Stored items
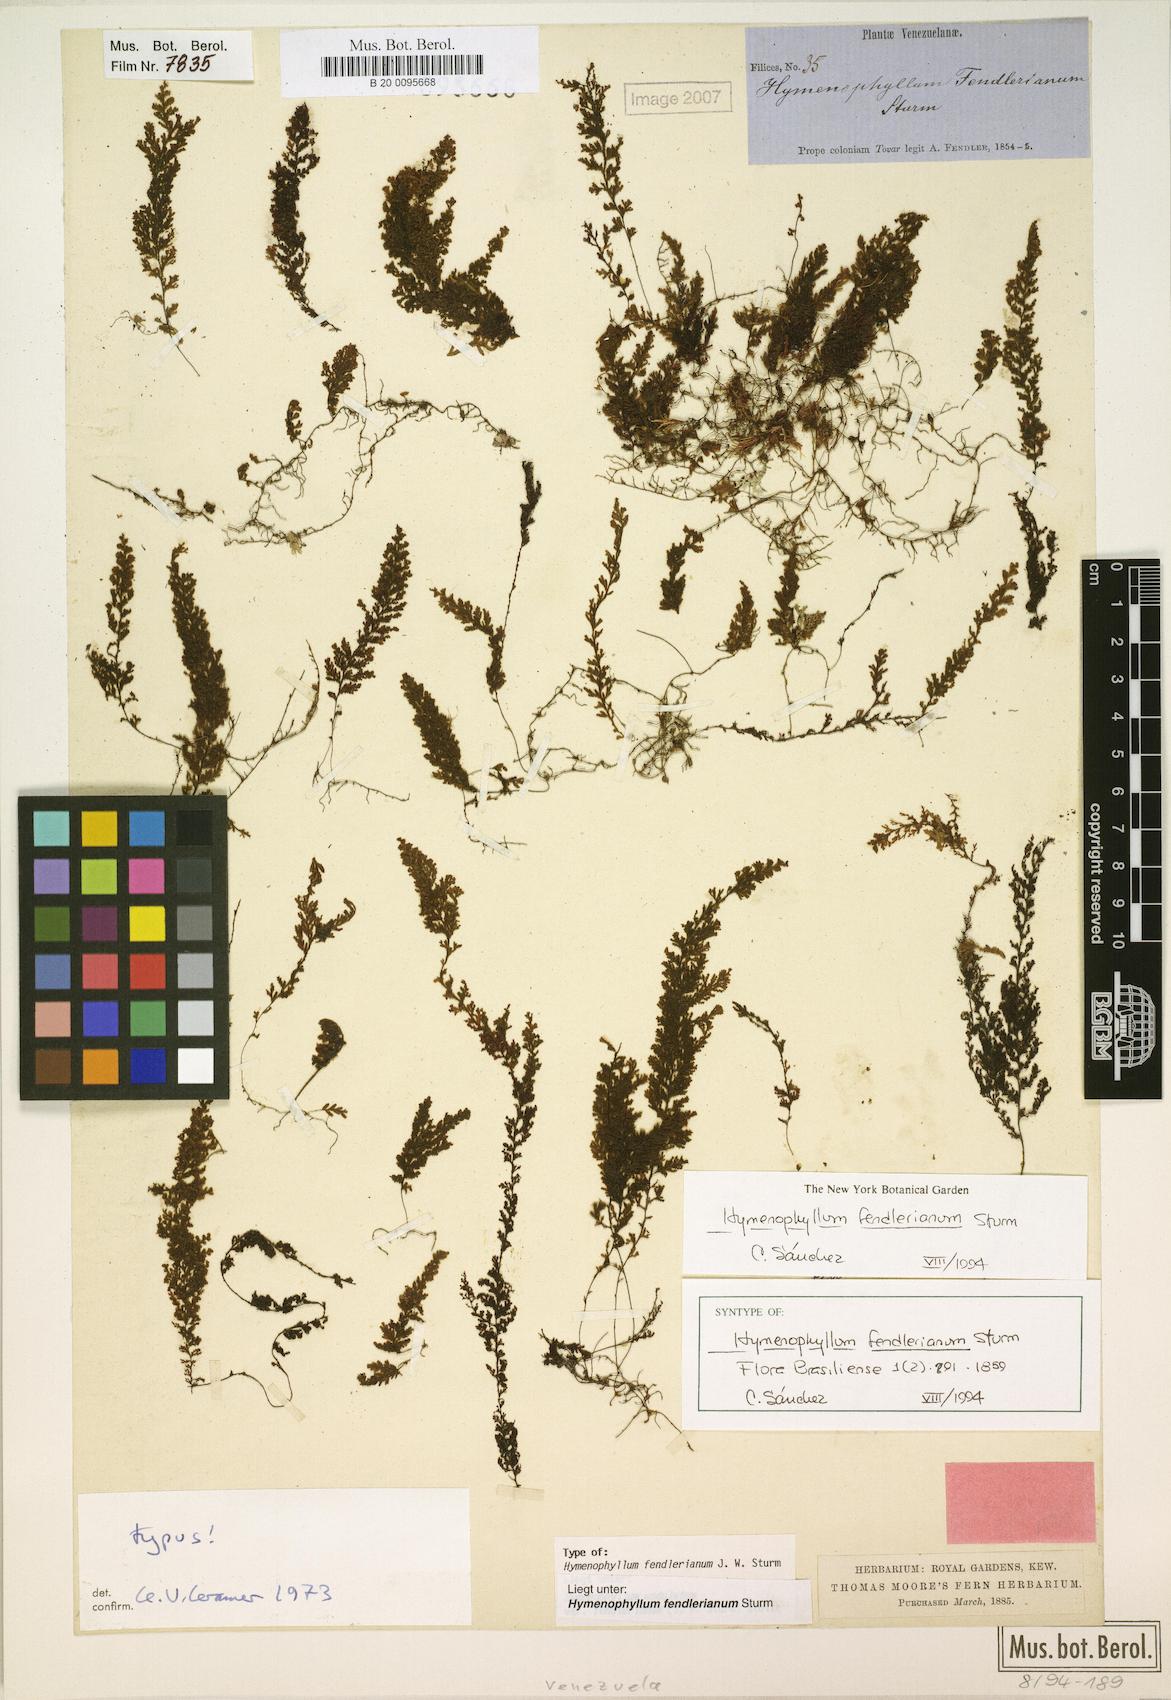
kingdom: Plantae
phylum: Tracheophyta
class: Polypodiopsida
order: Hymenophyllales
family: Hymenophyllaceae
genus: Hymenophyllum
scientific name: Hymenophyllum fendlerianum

Given problem
Write out every line of the listing word for word, leaving out the pictures.

Output of the task
kingdom: Plantae
phylum: Tracheophyta
class: Polypodiopsida
order: Hymenophyllales
family: Hymenophyllaceae
genus: Hymenophyllum
scientific name: Hymenophyllum fendlerianum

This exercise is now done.